Objective
We recently reported that hypertension (HTN) patients having at least three rounds of distinct treatment options (atl_three_roto) in a 12-month window have elevated risk of next-year complications. However, early identification of these challenge to treat patients is non-trivial and drivers of complications in these vs remaining HTN patients are not fully defined. To address these challenges/gaps, we present predictive models for preceding outcomes, delineate their drivers, and highlight value of their integration for population level risk stratification/management of HTN patients.
Materials and Methods
2.47 million HTN patients enrolled through 2015-2016 were selected from a nation-wide commercial claims database. Features associated with their treatment patterns, comedications, and comorbidities were extracted for 2015 and used to model/predict 2016 outcomes of atl_three_roto status and/or HTN complications. Logistic regression-derived odds-ratios were used to delineate drivers of each outcome.
Results
Prior year treatment patterns, specific hypertension drugs (anti-hypertensives, calcium channel blockers, beta blockers), and congestive heart failure most increased future odds of atl_three_roto status. Regardless of prior year atl_three_roto status, specific comorbidities (renal disease, congestive heart failure, myocardial infarction, vascular disease, diabetes with chronic complications) and comedications (beta blockers, cardiac agents, anti-lipidemics) most increased future odds of HTN complications.

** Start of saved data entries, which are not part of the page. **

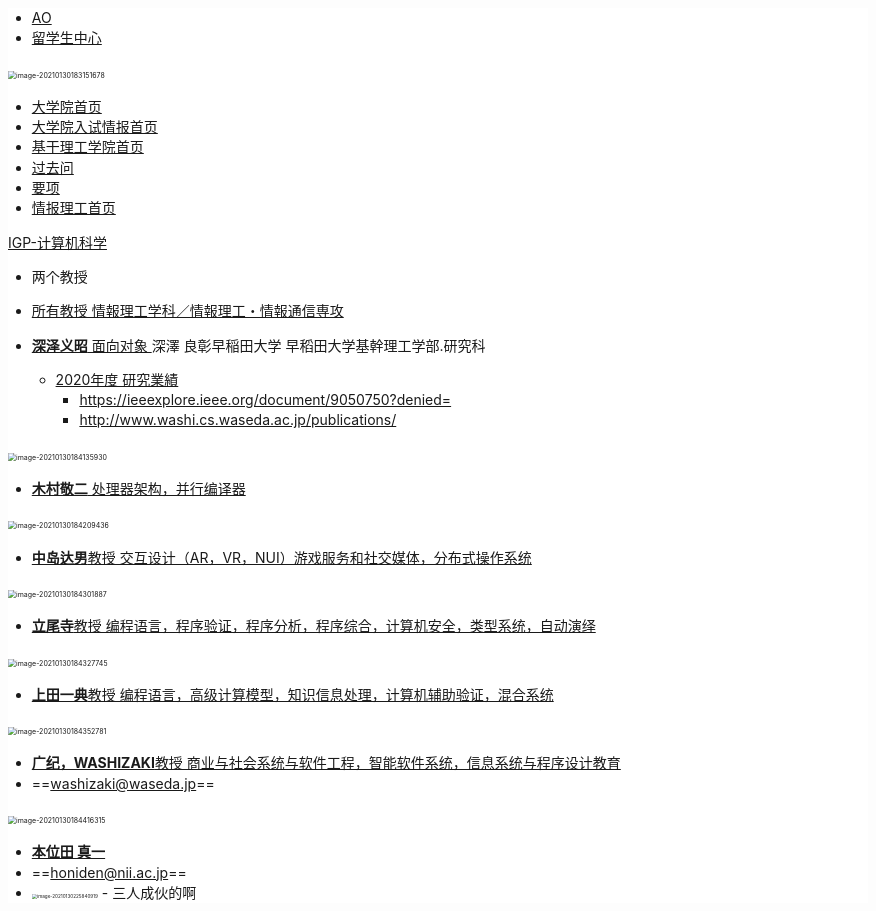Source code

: 

- [AO](https://www.waseda.jp/fsci/en/admissions_gs/#anc_10)
- [留学生中心](https://www.waseda.jp/inst/cie/from-waseda/abroad/programlist/list)

<img src="https://tva1.sinaimg.cn/large/008eGmZEly1gn5whe7xw2j317z0u011k.jpg" alt="image-20210130183151678" style="zoom:50%;" />

- [大学院首页](https://www.waseda.jp/top/academics)
- [大学院入试情报首页](https://www.waseda.jp/fsci/admissions_gs/)
- [基干理工学院首页](https://www.fse.sci.waseda.ac.jp/)
- [过去问](https://www.waseda.jp/inst/admission/graduate/past_test/)
- [要项](https://www.waseda.jp/inst/admission/graduate/application/)
- [情报理工首页](http://www.cs.waseda.ac.jp/en/)

[IGP-计算机科学](http://www.cs.waseda.ac.jp/en/)

- 两个教授

- [所有教授 情報理工学科／情報理工・情報通信専攻](https://www.fse.sci.waseda.ac.jp/en/faculty/cs/)

- [**深泽义昭** 面向对象 ](http://fuka.info.waseda.ac.jp/index-j.html)   深澤 良彰早稲田大学  早稻田大学基幹理工学部.研究科

  - [2020年度 研究業績](http://fuka.info.waseda.ac.jp/2020/06/09/2020%e5%b9%b4%e5%ba%a6-%e7%a0%94%e7%a9%b6%e6%a5%ad%e7%b8%be/)
    - https://ieeexplore.ieee.org/document/9050750?denied=
    - http://www.washi.cs.waseda.ac.jp/publications/

<img src="https://tva1.sinaimg.cn/large/008eGmZEly1gn5wrh5ykoj30wo0u042n.jpg" alt="image-20210130184135930" style="zoom:50%;" />

- [**木村敬二** 处理器架构，并行编译器](http://www.kasahara.cs.waseda.ac.jp/members.html.en)

<img src="https://tva1.sinaimg.cn/large/008eGmZEly1gn5ws0fzdnj30ts12wdjq.jpg" alt="image-20210130184209436" style="zoom:50%;" />

- [**中岛达男**教授 交互设计（AR，VR，NUI）游戏服务和社交媒体，分布式操作系统](http://www.dcl.cs.waseda.ac.jp/en/members/)

<img src="https://tva1.sinaimg.cn/large/008eGmZEly1gn5wsxirhlj30vj0u0n0h.jpg" alt="image-20210130184301887" style="zoom:50%;" />

- [**立尾寺**教授 编程语言，程序验证，程序分析，程序综合，计算机安全，类型系统，自动演绎](http://www.f.waseda.jp/terauchi/index.html)

<img src="https://tva1.sinaimg.cn/large/008eGmZEly1gn5wtcxtfaj30ky0g2aca.jpg" alt="image-20210130184327745" style="zoom:50%;" />


- [**上田一典**教授 编程语言，高级计算模型，知识信息处理，计算机辅助验证，混合系统](https://www.ueda.info.waseda.ac.jp/student.html)

<img src="https://tva1.sinaimg.cn/large/008eGmZEly1gn5wtt9r25j30zq0u0wj8.jpg" alt="image-20210130184352781" style="zoom:50%;" />


- [**广纪，WASHIZAKI**教授 商业与社会系统与软件工程，智能软件系统，信息系统与程序设计教育](http://www.washi.cs.waseda.ac.jp/members/)
- ==washizaki@waseda.jp==

<img src="https://tva1.sinaimg.cn/large/008eGmZEly1gn5wu7u42rj30tk10kjwg.jpg" alt="image-20210130184416315" style="zoom:50%;" />

- [**本位田 真一**](https://www.honiden-tei.jp/member/)
- ==honiden@nii.ac.jp==
- <img src="https://tva1.sinaimg.cn/large/008eGmZEly1gn64725vcjj30lw10a0un.jpg" alt="image-20210130225840919" style="zoom:33%;" />
  - 三人成伙的啊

Proof-of-concept analysis with an independent dataset demonstrated that integrating these model predictions/drivers thereof can be leveraged for risk stratification/management of HTN patients.
Discussion
Integrating predictions and their drivers from above models supports early identification and targeted management of at-risk HTN patients.
Conclusion
We have developed a predictive modeling based approach for risk stratification and management of HTN patients.